Übungstext
Bullerbü liegt oberhalb des Marienhospitals und hört auf den Namen „Eiernest“. 176 kleine Reihenhäuser schmiegen sich hier eng an eng. Die Stadt ließ die Siedlung 1926 für städtische Arbeiter:innen und Angestellte errichten. Aufgrund der damals herrschenden Wohnungsnot entstand die Anlage im Rahmen eines Programms für sozialen Wohnungsbau. Das Hochbauamt orientierte sich dabei am Ideal der englischen Gartenstadt. Schlicht, einheitlich, mit Satteldach, grünen Fensterläden, identischen Türen und Gärtchen sollten die Gebäude sein. Grundfläche: 45 Quadratmeter. Ursprünglich für die Dauer von zehn Jahren geplant, stehen die einstöckigen Einfamilienhäuser hundert Jahre später noch immer an Ort und Stelle – inzwischen als Ensemble unter Denkmalschutz. Habichtweg, Sperberweg... Wieso haben hier alle Straßen einen Vogel? Ihren Namen hat die Siedlung dem gleichnamigen Gewann am Rande des Stuttgarter Talkessels zu verdanken. Ursprünglich lautete der Name des Gebiets am Fuß eines Weinbergs allerdings Adlernest. Eine Adlerstraße gibt es auch heute noch unweit der Anlage… die wiederum von der Eierstraße eingefasst wird.
Zwanziger-Jahre-Planschen im Stadtbad Heslach.
Das Stadtbad Heslach wurde im Stil der Neuen Sachlichkeit erbaut und glänzte bei seiner Einweihung 1929 als das größte Hallenbad Deutschlands. Anstatt der damals üblichen „Volksbrausestätten“ hatte in Stuttgart ein luxuriöses Bad eröffnet. So gab es hier ein 50-Meter-Schwimmbecken und ein römisches Dampfbad. Das gewölbte, mit Lichtbändern versehene Dach der Halle wird von neun Stahlbetonbögen getragen und war seinerzeit eine einmalige Konstruktion. Eine weitere Besonderheit: Das Bad konnte in zwei Bereiche aufgeteilt werden, um Damen und Herren beim Planschen voneinander zu trennen. Anfang der 1990er Jahre wurde das Kulturdenkmal saniert und das Becken in ein Sprung-, Kinder- und 25-Meter-Becken unterteilt. Selbst die Umkleidekabinen stehen hier allerdings noch unter Denkmalschutz!
Hip seit 1911: der Kaiserbau.

Ausgangsdaten
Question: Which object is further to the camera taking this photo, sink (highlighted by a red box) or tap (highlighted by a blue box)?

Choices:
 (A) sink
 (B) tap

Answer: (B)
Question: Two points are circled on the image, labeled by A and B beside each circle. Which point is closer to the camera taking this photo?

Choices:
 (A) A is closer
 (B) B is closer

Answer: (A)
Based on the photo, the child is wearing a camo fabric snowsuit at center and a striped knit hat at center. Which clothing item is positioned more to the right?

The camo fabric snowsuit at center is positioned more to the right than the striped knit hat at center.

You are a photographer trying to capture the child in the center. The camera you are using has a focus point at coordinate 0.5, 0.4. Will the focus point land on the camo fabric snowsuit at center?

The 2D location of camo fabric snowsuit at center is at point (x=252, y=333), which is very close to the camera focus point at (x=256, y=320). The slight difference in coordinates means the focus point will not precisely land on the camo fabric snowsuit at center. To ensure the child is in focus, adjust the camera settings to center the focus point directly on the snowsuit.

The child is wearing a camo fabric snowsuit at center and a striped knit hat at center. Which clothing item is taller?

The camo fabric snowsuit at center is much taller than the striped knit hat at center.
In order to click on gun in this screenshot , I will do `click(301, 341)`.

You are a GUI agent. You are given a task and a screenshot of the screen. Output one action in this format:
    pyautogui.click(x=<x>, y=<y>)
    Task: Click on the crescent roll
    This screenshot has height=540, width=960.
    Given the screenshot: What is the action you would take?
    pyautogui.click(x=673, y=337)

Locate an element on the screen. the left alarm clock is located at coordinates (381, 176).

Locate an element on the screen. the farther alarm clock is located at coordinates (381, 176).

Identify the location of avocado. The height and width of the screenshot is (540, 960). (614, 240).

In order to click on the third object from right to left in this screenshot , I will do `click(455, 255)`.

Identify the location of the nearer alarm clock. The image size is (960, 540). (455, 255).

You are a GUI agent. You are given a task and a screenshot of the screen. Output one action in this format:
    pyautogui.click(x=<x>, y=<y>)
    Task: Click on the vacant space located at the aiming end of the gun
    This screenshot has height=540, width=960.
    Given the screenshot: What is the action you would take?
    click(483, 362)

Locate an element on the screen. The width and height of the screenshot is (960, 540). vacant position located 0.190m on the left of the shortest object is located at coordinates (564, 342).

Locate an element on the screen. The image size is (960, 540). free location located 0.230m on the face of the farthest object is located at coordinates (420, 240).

Ziel der Aufgabe
Schreiben Sie aus dem Übungstext die Passage von „Zwanziger-Jahre-Planschen im Stadtbad“ bis einschließlich „1911: der Kaiserbau.“ unverändert ab.

Lösung
Zwanziger-Jahre-Planschen im Stadtbad Heslach.
Das Stadtbad Heslach wurde im Stil der Neuen Sachlichkeit erbaut und glänzte bei seiner Einweihung 1929 als das größte Hallenbad Deutschlands. Anstatt der damals üblichen „Volksbrausestätten“ hatte in Stuttgart ein luxuriöses Bad eröffnet. So gab es hier ein 50-Meter-Schwimmbecken und ein römisches Dampfbad. Das gewölbte, mit Lichtbändern versehene Dach der Halle wird von neun Stahlbetonbögen getragen und war seinerzeit eine einmalige Konstruktion. Eine weitere Besonderheit: Das Bad konnte in zwei Bereiche aufgeteilt werden, um Damen und Herren beim Planschen voneinander zu trennen. Anfang der 1990er Jahre wurde das Kulturdenkmal saniert und das Becken in ein Sprung-, Kinder- und 25-Meter-Becken unterteilt. Selbst die Umkleidekabinen stehen hier allerdings noch unter Denkmalschutz!
Hip seit 1911: der Kaiserbau.